With offering music online, much of the logistical and development costs are eliminated, so it is possible to sell your music for far less than you would need to if distributing physical copies. Cheaper costs per song/album means listeners feel less pressured to pay for your music, whether that means downloading a track to their devices or paying a subscription fee on a streaming service.
Having looked at the main benefits of releasing music digitally, is there anything to be gained from releasing music in physical formats? Does it make sense contemplating to release new music in a physical format in 2021? Before dismissing the idea totally, let’s look at what’s happening in that segment.
Despite declining sales every year, CDs are still being sold. In 2020, for example, CDs brought in $483 million in recorded music revenues, according to figures released by the Recording Industry Association of America (RIAA). However, this amount signified a 23% drop in sales when compared to the previous year.
Renewed interest in vinyl records over the past decade or so has seen the once obsolete format make a roaring comeback. In fact, the RIAA music industry report for 2020 showed that revenue from vinyl sales surpassed those of CDs for the first time in 34 years. The format jumped by almost 30% to record revenues of $626 million. Despite its fairytale streak, however, vinyl sales only accounted for about 5% of total recorded music revenues for the year.
Even the cassette has seen some interest from music collectors in recent times. Last year, the format saw a doubling of units sold compared to 2019. This was partly due to A-listers such as Lady Gaga, 5SOS, and Dua Lipa releasing albums on cassettes. Music analysts are tentative about likening a cassette comeback to the vinyl revolution
Vinyl and cassette sales might be on the ascendancy, but that does not mean physical is making a comeback on a whole. Streaming still increased in 2020, accounting for 83% of recorded music revenues. At the same time, physical music sales went down by 0.5%, continuing a trend that began in the early 2000s.

Extracted information:
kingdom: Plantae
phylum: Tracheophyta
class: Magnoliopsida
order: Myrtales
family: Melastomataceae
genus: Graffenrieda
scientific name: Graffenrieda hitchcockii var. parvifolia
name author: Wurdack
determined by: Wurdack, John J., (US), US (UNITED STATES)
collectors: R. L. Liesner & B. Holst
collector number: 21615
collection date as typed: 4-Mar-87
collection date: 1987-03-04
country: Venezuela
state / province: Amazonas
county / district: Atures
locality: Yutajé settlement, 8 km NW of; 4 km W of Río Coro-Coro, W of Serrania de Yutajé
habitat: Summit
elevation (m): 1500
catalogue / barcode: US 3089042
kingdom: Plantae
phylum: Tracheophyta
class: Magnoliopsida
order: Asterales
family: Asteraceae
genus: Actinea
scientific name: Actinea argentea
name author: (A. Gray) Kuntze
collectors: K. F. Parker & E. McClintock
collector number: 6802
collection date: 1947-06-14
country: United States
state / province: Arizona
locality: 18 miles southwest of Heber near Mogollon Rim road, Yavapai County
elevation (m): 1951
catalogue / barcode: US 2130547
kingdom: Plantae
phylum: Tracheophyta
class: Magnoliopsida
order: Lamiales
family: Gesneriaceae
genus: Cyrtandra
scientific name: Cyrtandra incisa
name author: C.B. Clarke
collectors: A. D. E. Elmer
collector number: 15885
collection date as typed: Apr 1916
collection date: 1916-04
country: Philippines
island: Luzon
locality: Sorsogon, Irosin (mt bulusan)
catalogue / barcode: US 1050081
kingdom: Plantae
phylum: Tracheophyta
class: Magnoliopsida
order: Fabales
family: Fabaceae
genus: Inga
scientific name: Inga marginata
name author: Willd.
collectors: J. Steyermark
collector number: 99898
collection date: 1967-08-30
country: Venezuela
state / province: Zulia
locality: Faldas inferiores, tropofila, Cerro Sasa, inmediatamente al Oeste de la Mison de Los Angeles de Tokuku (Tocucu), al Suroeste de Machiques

Task requirements:
- A) Transcribe the music sales excerpt between "Even the cassette" and "the early 2000s.", inclusive.
- B) According to the music sales excerpt, what share of 2020 recorded music revenues came from streaming?

Answers to the exercises:
- A)
Even the cassette has seen some interest from music collectors in recent times. Last year, the format saw a doubling of units sold compared to 2019. This was partly due to A-listers such as Lady Gaga, 5SOS, and Dua Lipa releasing albums on cassettes. Music analysts are tentative about likening a cassette comeback to the vinyl revolution
Vinyl and cassette sales might be on the ascendancy, but that does not mean physical is making a comeback on a whole. Streaming still increased in 2020, accounting for 83% of recorded music revenues. At the same time, physical music sales went down by 0.5%, continuing a trend that began in the early 2000s.

- B) 83%